| The task |
This exercise asks for a copy of each line in the records below with the word "space" in it.

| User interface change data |
^^^^^^^^^^^^^^^^
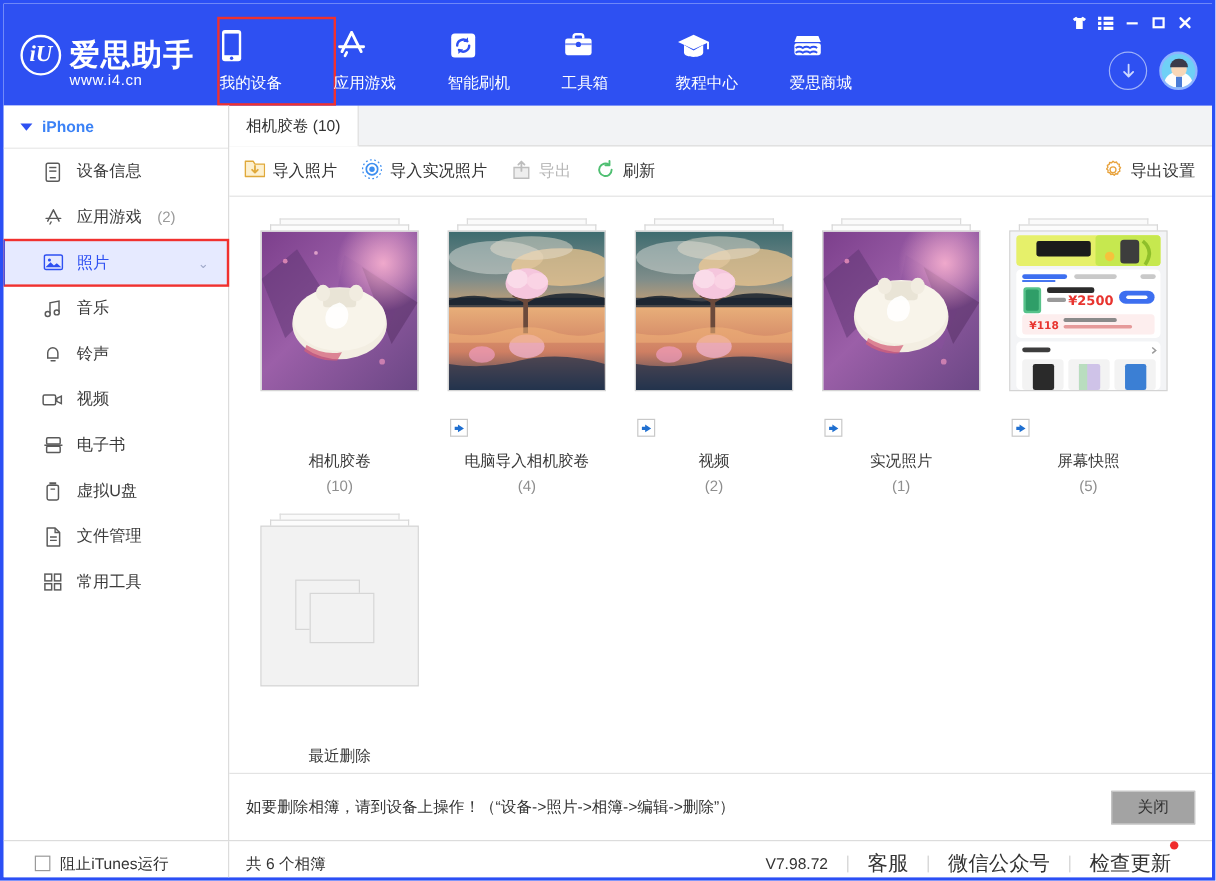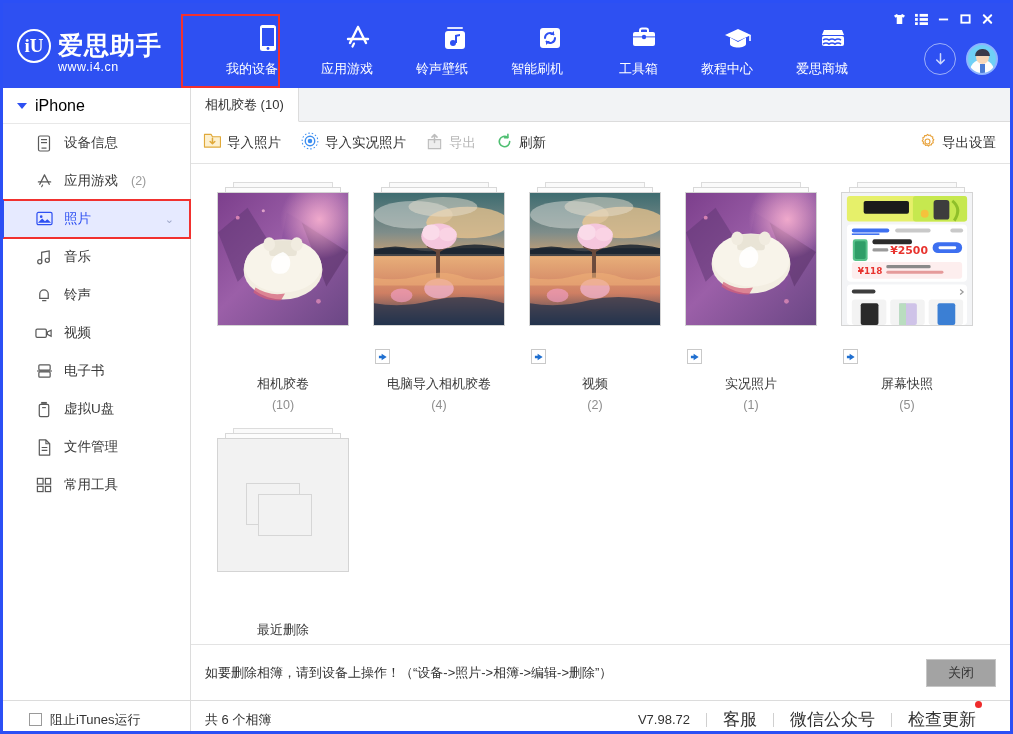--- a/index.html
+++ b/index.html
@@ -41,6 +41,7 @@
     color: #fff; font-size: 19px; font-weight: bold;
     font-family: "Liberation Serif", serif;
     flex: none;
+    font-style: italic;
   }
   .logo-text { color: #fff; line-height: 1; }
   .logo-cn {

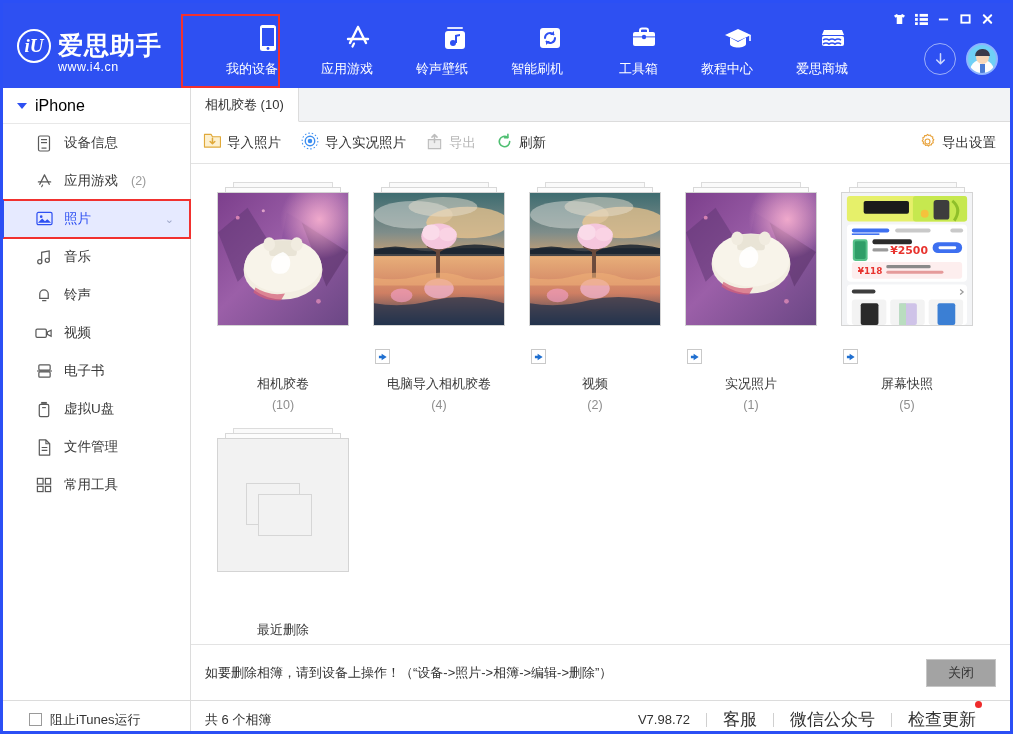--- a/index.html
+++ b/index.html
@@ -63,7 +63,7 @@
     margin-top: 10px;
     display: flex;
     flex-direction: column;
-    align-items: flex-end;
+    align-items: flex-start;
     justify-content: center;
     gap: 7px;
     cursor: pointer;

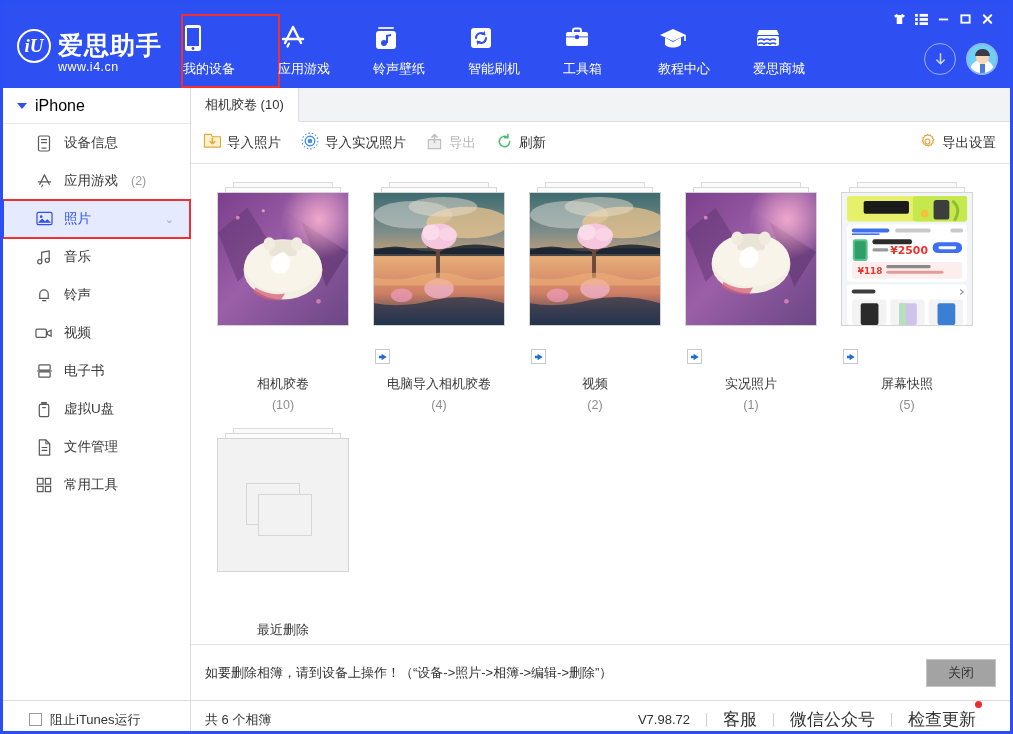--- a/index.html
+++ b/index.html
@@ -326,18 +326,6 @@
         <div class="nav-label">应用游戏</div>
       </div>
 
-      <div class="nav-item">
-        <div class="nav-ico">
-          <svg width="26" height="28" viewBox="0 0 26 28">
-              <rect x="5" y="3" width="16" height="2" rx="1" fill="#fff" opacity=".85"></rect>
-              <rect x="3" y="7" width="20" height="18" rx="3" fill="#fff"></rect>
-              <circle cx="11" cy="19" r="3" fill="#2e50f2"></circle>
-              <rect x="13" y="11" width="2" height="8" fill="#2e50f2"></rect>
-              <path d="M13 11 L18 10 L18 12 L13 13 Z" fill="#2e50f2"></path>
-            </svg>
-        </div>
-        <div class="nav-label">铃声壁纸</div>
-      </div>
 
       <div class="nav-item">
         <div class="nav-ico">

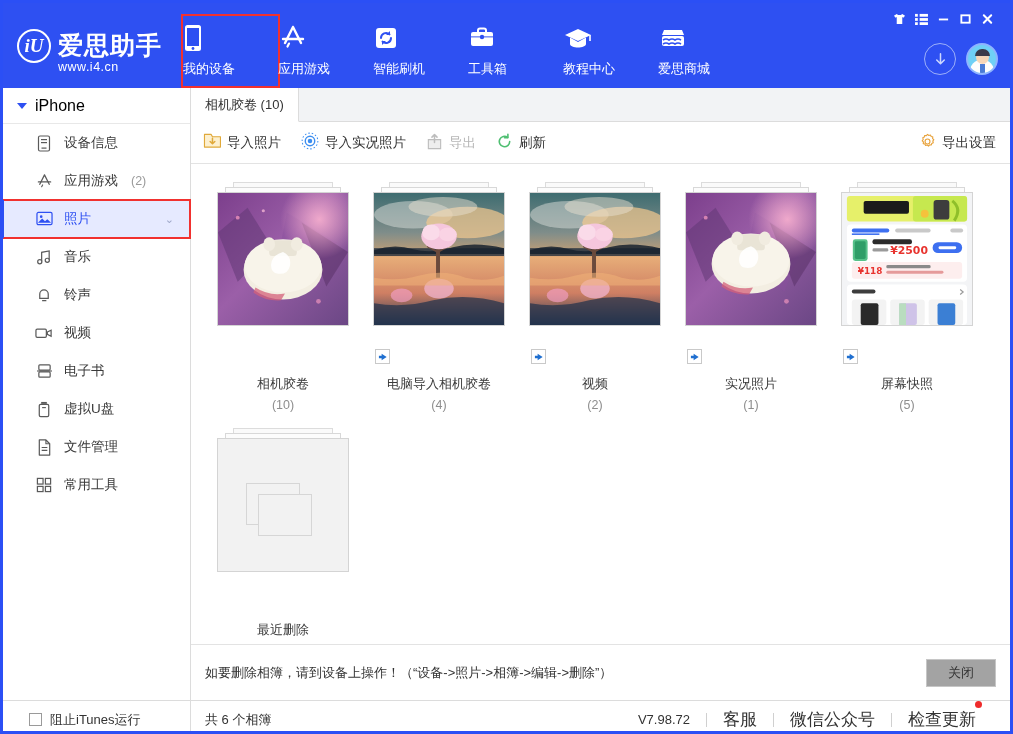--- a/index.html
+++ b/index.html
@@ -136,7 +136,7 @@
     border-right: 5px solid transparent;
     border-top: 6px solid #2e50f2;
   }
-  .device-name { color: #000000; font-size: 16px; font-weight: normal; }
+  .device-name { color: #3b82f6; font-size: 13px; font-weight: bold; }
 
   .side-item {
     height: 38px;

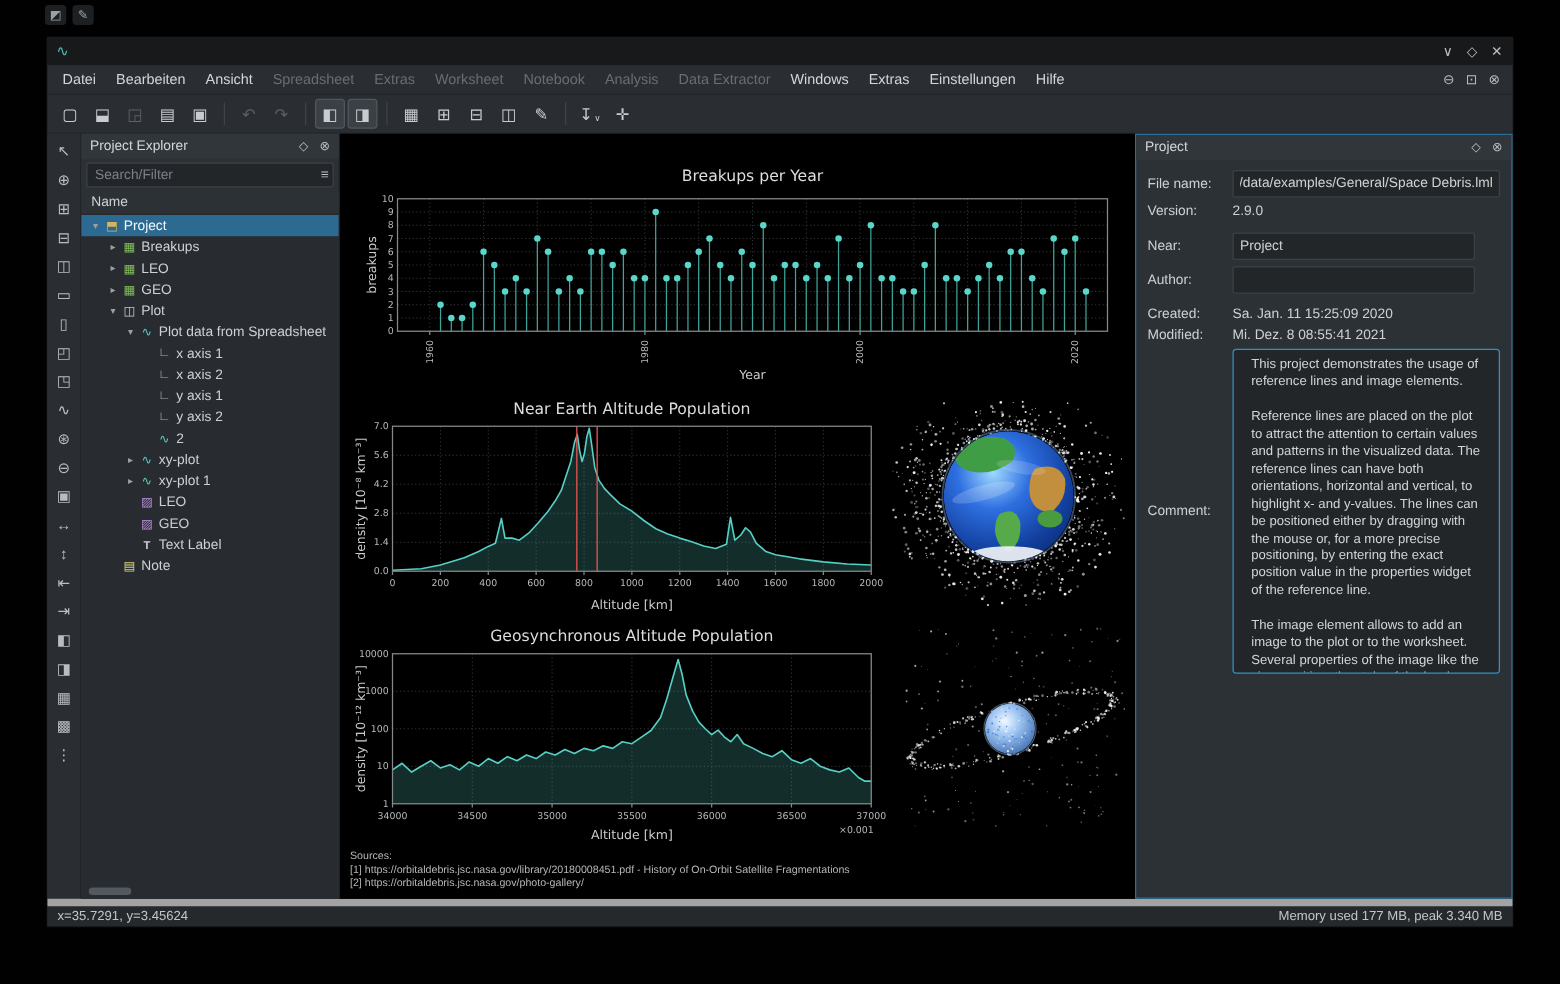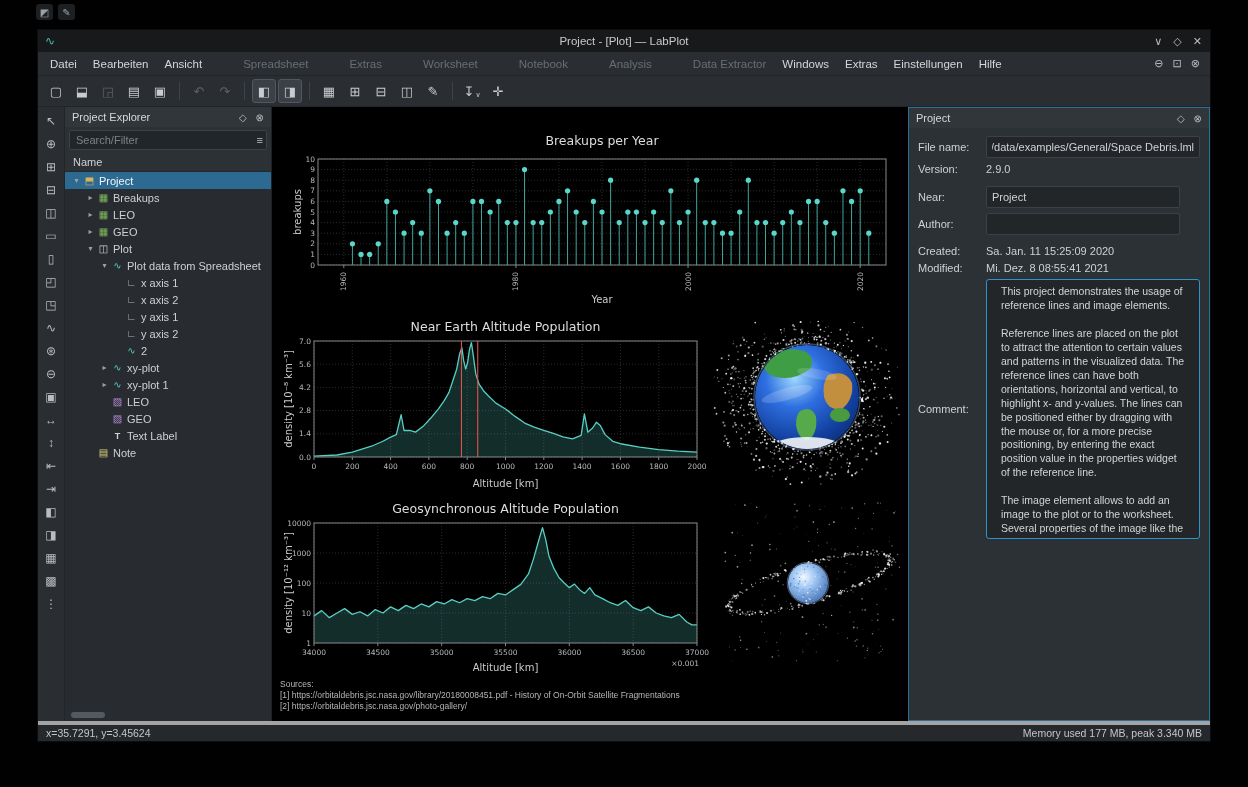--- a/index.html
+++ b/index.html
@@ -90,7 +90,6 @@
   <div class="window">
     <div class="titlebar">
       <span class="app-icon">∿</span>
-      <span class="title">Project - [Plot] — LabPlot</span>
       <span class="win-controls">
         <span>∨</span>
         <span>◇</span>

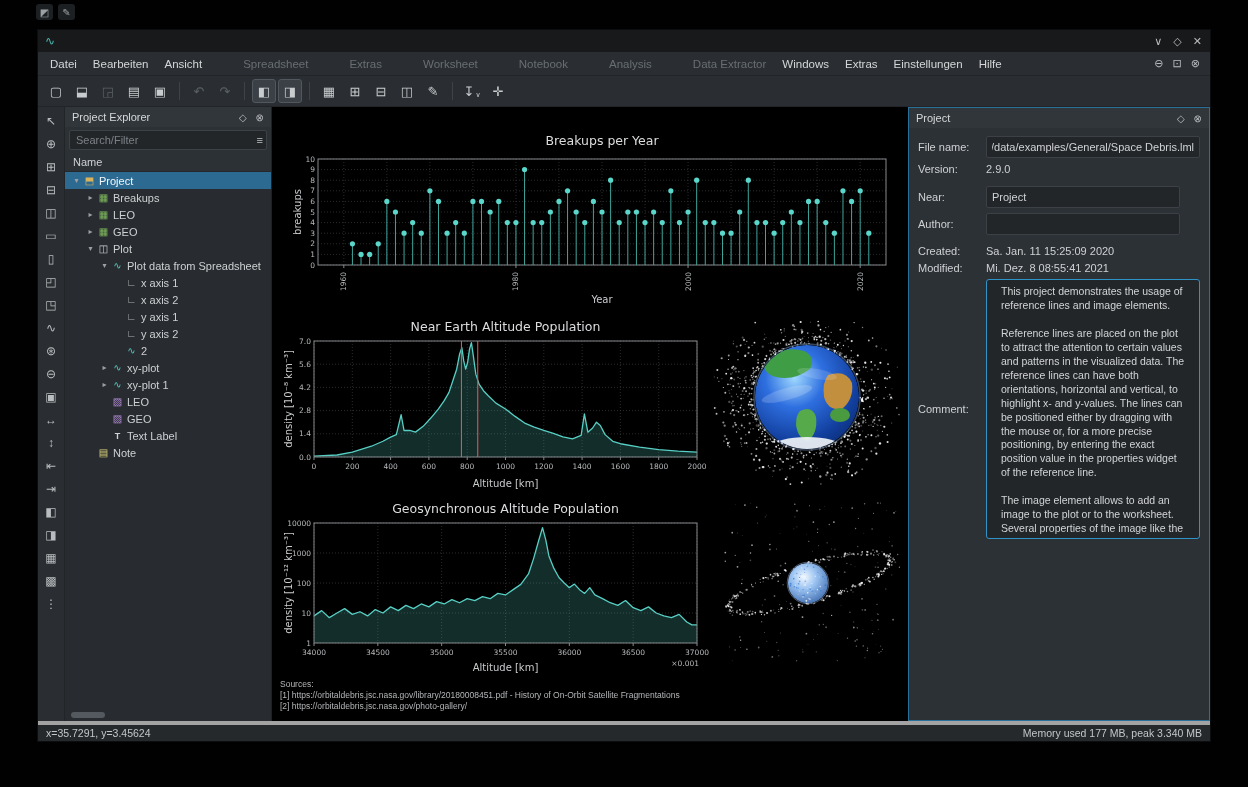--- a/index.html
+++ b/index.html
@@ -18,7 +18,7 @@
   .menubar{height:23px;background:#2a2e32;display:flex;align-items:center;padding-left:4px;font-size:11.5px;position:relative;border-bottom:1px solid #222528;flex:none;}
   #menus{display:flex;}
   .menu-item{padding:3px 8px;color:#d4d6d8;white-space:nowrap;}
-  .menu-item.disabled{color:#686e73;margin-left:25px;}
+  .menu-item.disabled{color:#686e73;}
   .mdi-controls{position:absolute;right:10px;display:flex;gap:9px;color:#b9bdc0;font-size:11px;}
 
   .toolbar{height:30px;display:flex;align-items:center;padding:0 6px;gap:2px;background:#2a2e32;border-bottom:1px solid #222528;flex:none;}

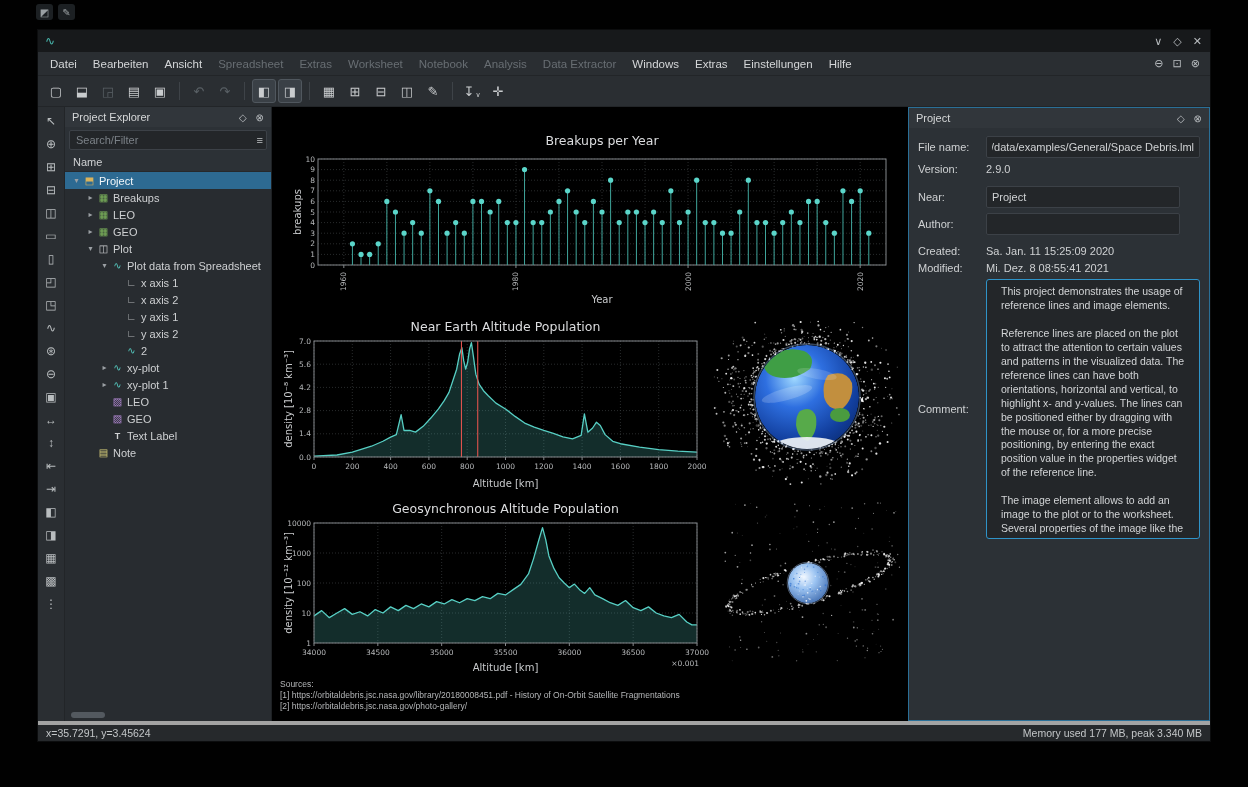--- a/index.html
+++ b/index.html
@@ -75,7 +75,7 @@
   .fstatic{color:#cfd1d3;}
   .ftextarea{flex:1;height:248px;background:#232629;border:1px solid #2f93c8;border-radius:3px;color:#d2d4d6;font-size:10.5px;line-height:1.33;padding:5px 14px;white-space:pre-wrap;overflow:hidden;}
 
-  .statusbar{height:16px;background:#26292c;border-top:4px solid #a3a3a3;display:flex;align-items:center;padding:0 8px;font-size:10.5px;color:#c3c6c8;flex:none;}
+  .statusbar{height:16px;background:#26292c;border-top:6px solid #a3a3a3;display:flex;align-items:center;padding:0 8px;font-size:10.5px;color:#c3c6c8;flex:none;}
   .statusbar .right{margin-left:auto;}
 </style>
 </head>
^^^^^^^^^^^^^^^^
| Task result |
   .menu-item{padding:3px 8px;color:#d4d6d8;white-space:nowrap;}
   .ftextarea{flex:1;height:248px;background:#232629;border:1px solid #2f93c8;border-radius:3px;color:#d2d4d6;font-size:10.5px;line-height:1.33;padding:5px 14px;white-space:pre-wrap;overflow:hidden;}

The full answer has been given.